(Plain-text document sources)
· · · · ·
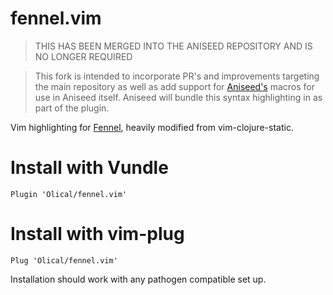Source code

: # fennel.vim

> THIS HAS BEEN MERGED INTO THE ANISEED REPOSITORY AND IS NO LONGER REQUIRED

> This fork is intended to incorporate PR's and improvements targeting the main repository as well as add support for [Aniseed's](https://github.com/Olical/aniseed) macros for use in Aniseed itself. Aniseed will bundle this syntax highlighting in as part of the plugin.

Vim highlighting for [Fennel](https://fennel-lang.org), heavily modified from vim-clojure-static.

# Install with Vundle

```
Plugin 'Olical/fennel.vim'
```

# Install with vim-plug

```
Plug 'Olical/fennel.vim'
```

Installation should work with any pathogen compatible set up.
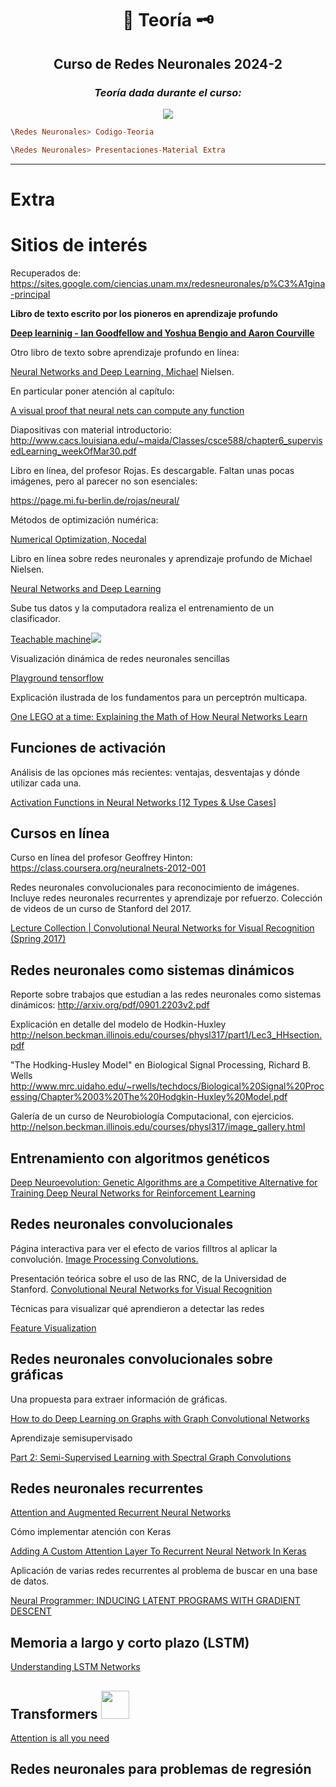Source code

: <div align="center">

#  📜 Teoría 🗝️

##   Curso de Redes Neuronales 2024-2

### <em>  Teoría dada durante el curso: </em>

</div>

<div align="center">

[![](https://media3.giphy.com/media/v1.Y2lkPTc5MGI3NjExazBmeTNrMWZzODc3YXpueGJ3dGF2NTU1ZzR5ODY2OTdscmphOGE4MSZlcD12MV9pbnRlcm5hbF9naWZfYnlfaWQmY3Q9Zw/1EuLa4HzCWffO/giphy.webp)](https://www.youtube.com/watch?v=zHNWEfES6XI)

</div>

```Haskell
\Redes Neuronales> Codigo-Teoria
```


```Haskell
\Redes Neuronales> Presentaciones-Material Extra
```

----------------

# **Extra**

# Sitios de interés

Recuperados de: https://sites.google.com/ciencias.unam.mx/redesneuronales/p%C3%A1gina-principal

**Libro de texto escrito por los pioneros en aprendizaje profundo**

[**Deep learninig - Ian Goodfellow and Yoshua Bengio and Aaron Courville** ](https://www.deeplearningbook.org/)

Otro libro de texto sobre aprendizaje profundo en línea:

[Neural Networks and Deep Learning, Michael](http://neuralnetworksanddeeplearning.com/) Nielsen.

En particular poner atención al capítulo:

[A visual proof that neural nets can compute any function](http://neuralnetworksanddeeplearning.com/chap4.html)

Diapositivas con material introductorio: <http://www.cacs.louisiana.edu/~maida/Classes/csce588/chapter6_supervisedLearning_weekOfMar30.pdf>

Libro en línea, del profesor Rojas. Es descargable. Faltan unas pocas imágenes, pero al parecer no son esenciales: 

<https://page.mi.fu-berlin.de/rojas/neural/>

Métodos de optimización numérica:

[Numerical Optimization, Nocedal](http://nasport.pmf.ni.ac.rs/materijali/2271/Numerical_Optimization%20Nocedal.pdf)

Libro en línea sobre redes neuronales y aprendizaje profundo de Michael Nielsen.

[Neural Networks and Deep Learning](http://neuralnetworksanddeeplearning.com/)

Sube tus datos y la computadora realiza el entrenamiento de un clasificador.

[Teachable machine](https://teachablemachine.withgoogle.com/)![](Aspose.Words.0d289ad9-1432-4407-b341-22667ec74e39.004.png)

Visualización dinámica de redes neuronales sencillas

[Playground tensorflow](http://playground.tensorflow.org/)

Explicación ilustrada de los fundamentos para un perceptrón multicapa.

[One LEGO at a time: Explaining the Math of How Neural Networks Learn](https://omar-florez.github.io/scratch_mlp/)

## **Funciones de activación**

Análisis de las opciones más recientes: ventajas, desventajas y dónde utilizar cada una. 

[Activation Functions in Neural Networks \[12 Types & Use Cases\]](https://www.v7labs.com/blog/neural-networks-activation-functions)

## **Cursos en línea**

Curso en línea del profesor Geoffrey Hinton: <https://class.coursera.org/neuralnets-2012-001>

Redes neuronales convolucionales para reconocimiento de imágenes. Incluye redes neuronales recurrentes y aprendizaje por refuerzo. Colección de videos de un curso de Stanford del 2017.

[Lecture Collection | Convolutional Neural Networks for Visual Recognition (Spring 2017)](https://www.youtube.com/playlist?list=PL3FW7Lu3i5JvHM8ljYj-zLfQRF3EO8sYv)

## **Redes neuronales como sistemas dinámicos**

Reporte sobre trabajos que estudian a las redes neuronales como sistemas dinámicos: <http://arxiv.org/pdf/0901.2203v2.pdf>

Explicación en detalle del modelo de Hodkin-Huxley <http://nelson.beckman.illinois.edu/courses/physl317/part1/Lec3_HHsection.pdf>

"The Hodking-Husley Model" en Biological Signal Processing, Richard B. Wells <http://www.mrc.uidaho.edu/~rwells/techdocs/Biological%20Signal%20Processing/Chapter%2003%20The%20Hodgkin-Huxley%20Model.pdf>

Galería de un curso de Neurobiología Computacional, con ejercicios. <http://nelson.beckman.illinois.edu/courses/physl317/image_gallery.html>

## **Entrenamiento con algoritmos genéticos**

[Deep Neuroevolution: Genetic Algorithms are a Competitive Alternative for Training Deep Neural Networks for Reinforcement Learning](https://arxiv.org/pdf/1712.06567.pdf)

## **Redes neuronales convolucionales**

Página interactiva para ver el efecto de varios filltros al aplicar la convolución. [Image Processing Convolutions.](http://beej.us/blog/data/convolution-image-processing/)

Presentación teórica sobre el uso de las RNC, de la Universidad de Stanford. [Convolutional Neural Networks for Visual Recognition](http://cs231n.github.io/convolutional-networks/)

Técnicas para visualizar qué aprendieron a detectar las redes

[Feature Visualization](https://distill.pub/2017/feature-visualization/)

## **Redes neuronales convolucionales sobre gráficas**

Una propuesta para extraer información de gráficas.

[How to do Deep Learning on Graphs with Graph Convolutional Networks ](https://towardsdatascience.com/how-to-do-deep-learning-on-graphs-with-graph-convolutional-networks-7d2250723780)

Aprendizaje semisupervisado

[Part 2: Semi-Supervised Learning with Spectral Graph Convolutions](https://towardsdatascience.com/how-to-do-deep-learning-on-graphs-with-graph-convolutional-networks-62acf5b143d0)

## **Redes neuronales recurrentes**

[Attention and Augmented Recurrent Neural Networks](https://distill.pub/2016/augmented-rnns/)

Cómo implementar atención con Keras

[Adding A Custom Attention Layer To Recurrent Neural Network In Keras](https://machinelearningmastery.com/adding-a-custom-attention-layer-to-recurrent-neural-network-in-keras/)

Aplicación de varias redes recurrentes al problema de buscar en una base de datos. 

[Neural Programmer: INDUCING LATENT PROGRAMS WITH GRADIENT DESCENT](https://arxiv.org/pdf/1511.04834)

## **Memoria a largo y corto plazo (LSTM)**

[Understanding LSTM Networks](https://colah.github.io/posts/2015-08-Understanding-LSTMs/)

## **Transformers** <img src="https://i.redd.it/7aq5n684wvq81.gif" width="45">

[Attention is all you need](https://proceedings.neurips.cc/paper_files/paper/2017/file/3f5ee243547dee91fbd053c1c4a845aa-Paper.pdf)

## **Redes neuronales para problemas de regresión**


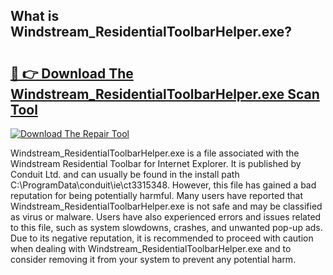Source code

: ## What is Windstream_ResidentialToolbarHelper.exe? 

# <h2><a href="https://exedetect.com/download.php?Windstream_ResidentialToolbarHelper.exe">🔗 👉 Download The Windstream_ResidentialToolbarHelper.exe Scan Tool</a></h2>

[![Download The Repair Tool](https://exedetect.com/download-button.jpg)](https://exedetect.com/download.php?Windstream_ResidentialToolbarHelper.exe)

Windstream_ResidentialToolbarHelper.exe is a file associated with the Windstream Residential Toolbar for Internet Explorer. It is published by Conduit Ltd. and can usually be found in the install path C:\ProgramData\conduit\ie\ct3315348. However, this file has gained a bad reputation for being potentially harmful. Many users have reported that Windstream_ResidentialToolbarHelper.exe is not safe and may be classified as virus or malware. Users have also experienced errors and issues related to this file, such as system slowdowns, crashes, and unwanted pop-up ads. Due to its negative reputation, it is recommended to proceed with caution when dealing with Windstream_ResidentialToolbarHelper.exe and to consider removing it from your system to prevent any potential harm.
· · · · ·
Pull out all lines of the data with the string "como".

## **Redes neuronales como sistemas dinámicos**
Reporte sobre trabajos que estudian a las redes neuronales como sistemas dinámicos: <http://arxiv.org/pdf/0901.2203v2.pdf>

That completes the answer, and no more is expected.